- Data for review
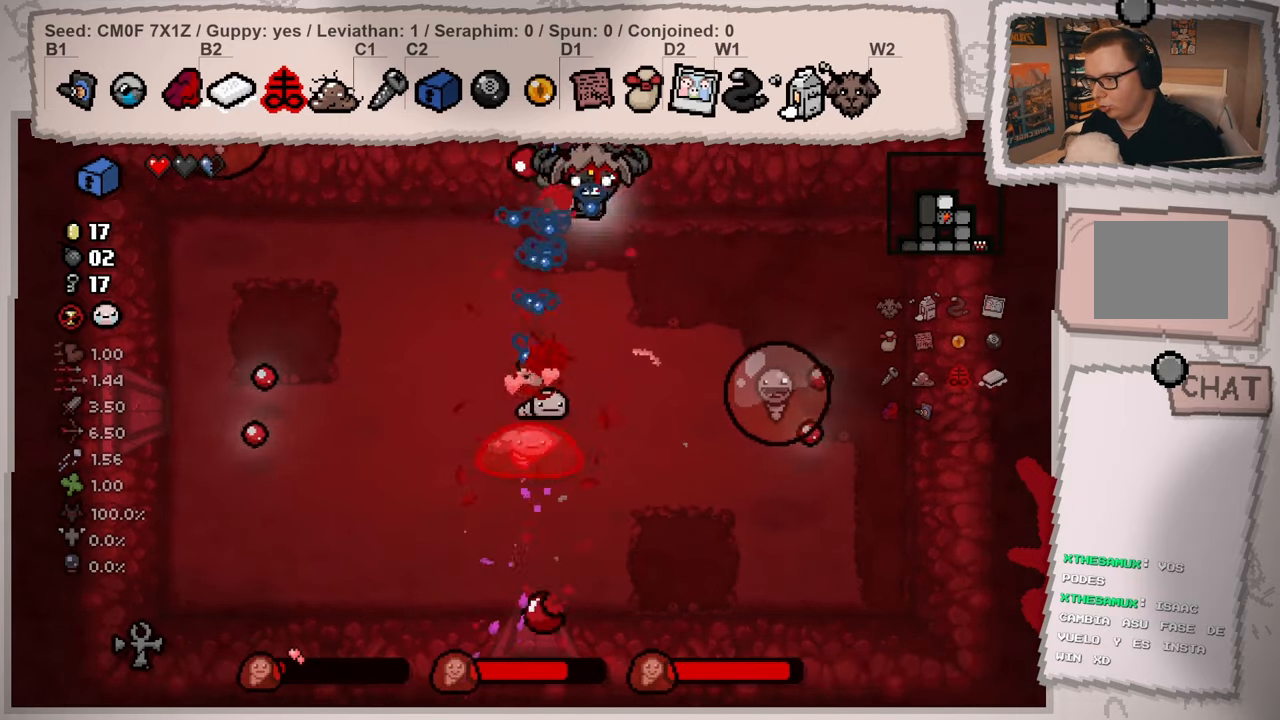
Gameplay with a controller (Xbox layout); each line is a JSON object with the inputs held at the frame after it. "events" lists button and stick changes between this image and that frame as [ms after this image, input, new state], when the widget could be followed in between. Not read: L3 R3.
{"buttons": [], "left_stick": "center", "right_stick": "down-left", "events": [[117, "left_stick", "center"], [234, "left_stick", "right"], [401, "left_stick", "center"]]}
...
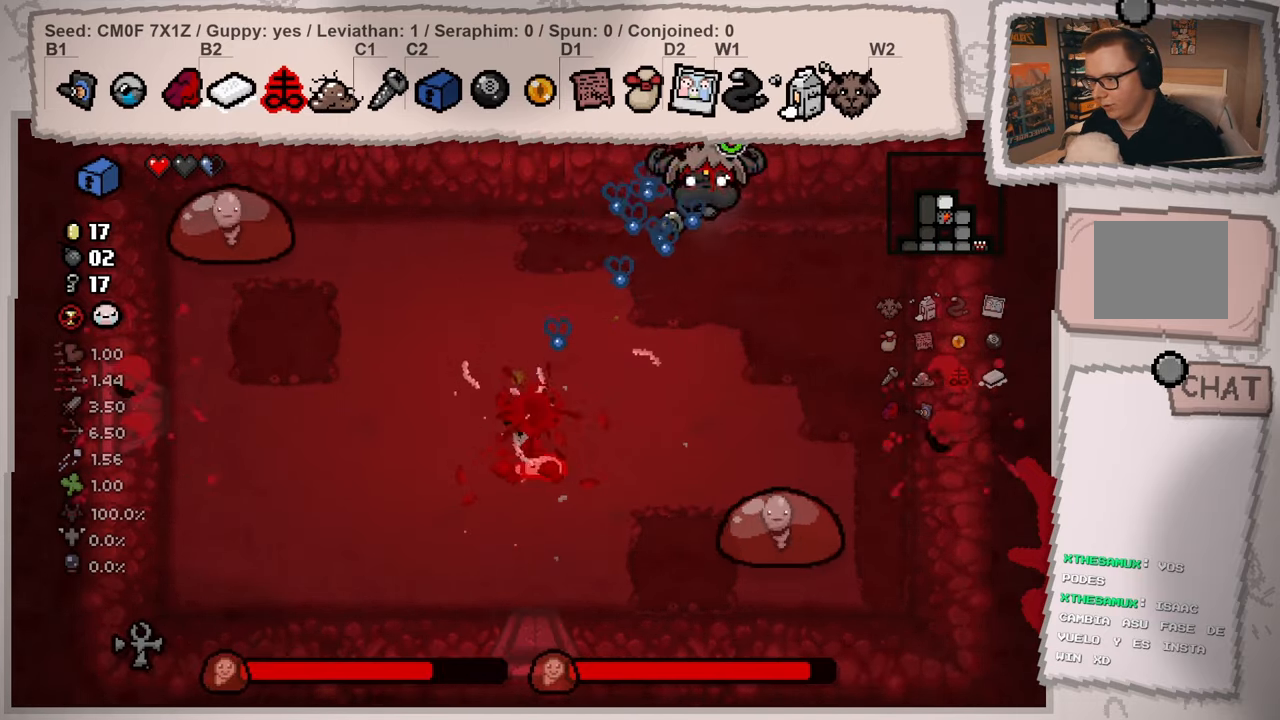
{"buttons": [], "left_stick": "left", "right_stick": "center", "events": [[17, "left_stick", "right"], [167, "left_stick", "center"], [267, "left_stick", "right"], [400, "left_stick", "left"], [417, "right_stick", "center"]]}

- Problem to solve
What is the number of lines in the material above that include "left"? Answer with the number only.

- Solution to this problem
2